Employers have been able to live with damages for race discrimination for years and do not oppose the proposed amendment. Yet, The Post story gave prominence to employers' unsubstantiated claims that a Title VII damages remedy would somehow "unleash a flood of lawsuits." The story acknowledged that the Washington law firm of Shea and Gardner completed a study for the National Women's Law Center that showed that damage awards under Section 1981 for race discrimination are both infrequent and modest in amount. This study of all cases reported during the 1980s provides the best available predictor of what we can expect from a damages remedy under Title VII.

The Post story cited unnamed "business lobbyists," who claimed that the Shea and Gardner study covered less than 2 percent of the "relevant" cases. This criticism is unfounded. The study covered all reported cases. Of course, reported cases represent only a percentage of all claims filed -- other cases either settle, are resolved but not reported or are dismissed by the court.

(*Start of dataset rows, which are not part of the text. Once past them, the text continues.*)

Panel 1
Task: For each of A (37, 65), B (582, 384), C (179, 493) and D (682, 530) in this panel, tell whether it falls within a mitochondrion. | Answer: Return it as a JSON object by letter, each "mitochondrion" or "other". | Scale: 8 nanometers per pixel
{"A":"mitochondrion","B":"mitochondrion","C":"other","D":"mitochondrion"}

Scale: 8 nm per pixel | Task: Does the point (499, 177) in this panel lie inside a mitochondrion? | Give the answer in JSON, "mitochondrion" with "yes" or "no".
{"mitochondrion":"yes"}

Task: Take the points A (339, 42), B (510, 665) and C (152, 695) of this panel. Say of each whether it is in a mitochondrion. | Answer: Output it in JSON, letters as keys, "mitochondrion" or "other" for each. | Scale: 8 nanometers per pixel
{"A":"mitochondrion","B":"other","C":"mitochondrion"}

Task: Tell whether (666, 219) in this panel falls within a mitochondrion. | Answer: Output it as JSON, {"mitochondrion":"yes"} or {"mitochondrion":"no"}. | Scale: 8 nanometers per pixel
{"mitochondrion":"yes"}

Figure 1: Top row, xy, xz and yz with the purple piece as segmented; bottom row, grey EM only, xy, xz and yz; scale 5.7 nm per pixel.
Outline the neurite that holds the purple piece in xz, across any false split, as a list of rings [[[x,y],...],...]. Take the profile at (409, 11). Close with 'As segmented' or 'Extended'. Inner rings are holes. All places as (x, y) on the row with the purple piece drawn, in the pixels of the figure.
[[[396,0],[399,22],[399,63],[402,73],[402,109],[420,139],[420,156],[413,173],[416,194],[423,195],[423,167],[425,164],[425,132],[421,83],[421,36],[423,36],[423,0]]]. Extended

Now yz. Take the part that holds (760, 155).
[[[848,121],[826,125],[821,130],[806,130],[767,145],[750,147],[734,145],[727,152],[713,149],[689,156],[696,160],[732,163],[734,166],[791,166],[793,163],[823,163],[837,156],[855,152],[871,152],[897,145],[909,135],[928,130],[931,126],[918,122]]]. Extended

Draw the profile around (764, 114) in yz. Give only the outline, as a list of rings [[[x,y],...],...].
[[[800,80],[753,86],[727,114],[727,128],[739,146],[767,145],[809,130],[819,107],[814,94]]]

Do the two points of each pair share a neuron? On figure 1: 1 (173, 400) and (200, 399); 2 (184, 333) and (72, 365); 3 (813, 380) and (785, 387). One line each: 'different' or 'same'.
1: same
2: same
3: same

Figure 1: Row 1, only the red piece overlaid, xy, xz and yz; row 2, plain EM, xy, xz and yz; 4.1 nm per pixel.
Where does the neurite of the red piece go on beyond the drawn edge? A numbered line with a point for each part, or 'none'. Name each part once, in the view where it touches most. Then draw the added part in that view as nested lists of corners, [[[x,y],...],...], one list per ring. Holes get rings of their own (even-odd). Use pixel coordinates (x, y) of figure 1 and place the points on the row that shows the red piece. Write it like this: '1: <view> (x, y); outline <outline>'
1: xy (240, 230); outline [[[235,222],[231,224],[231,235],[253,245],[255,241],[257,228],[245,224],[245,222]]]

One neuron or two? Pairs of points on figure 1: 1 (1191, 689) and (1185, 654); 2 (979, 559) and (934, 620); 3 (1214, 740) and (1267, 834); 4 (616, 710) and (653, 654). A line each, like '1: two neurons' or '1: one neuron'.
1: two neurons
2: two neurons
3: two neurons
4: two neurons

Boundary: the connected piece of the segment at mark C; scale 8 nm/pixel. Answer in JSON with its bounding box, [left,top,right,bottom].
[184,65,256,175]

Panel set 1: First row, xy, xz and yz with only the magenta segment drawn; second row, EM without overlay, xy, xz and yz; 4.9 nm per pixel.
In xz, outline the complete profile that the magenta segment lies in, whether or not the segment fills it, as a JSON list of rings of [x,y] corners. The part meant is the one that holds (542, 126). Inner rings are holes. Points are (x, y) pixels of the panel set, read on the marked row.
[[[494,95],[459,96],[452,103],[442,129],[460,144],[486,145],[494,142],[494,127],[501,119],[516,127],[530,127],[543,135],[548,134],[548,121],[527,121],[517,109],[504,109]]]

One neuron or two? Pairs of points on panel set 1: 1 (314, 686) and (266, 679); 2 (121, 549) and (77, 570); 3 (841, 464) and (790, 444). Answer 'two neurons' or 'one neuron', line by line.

However, a study of reported cases is highly relevant, because the final disposition of all discrimination claims is based on the reported case law. No business lobbyist has offered any hard evidence of cases that have settled for amounts higher than the reported cases. Presumably, this is because there is none. In fact, research shows that reported cases represent the high end of awards -- settlements tend to be for far smaller amounts.

The many supporters of a damages provision recognize that it is only fair that employers who purposefully discriminate, and not their victims, should pay for the harm that the discrimination causes.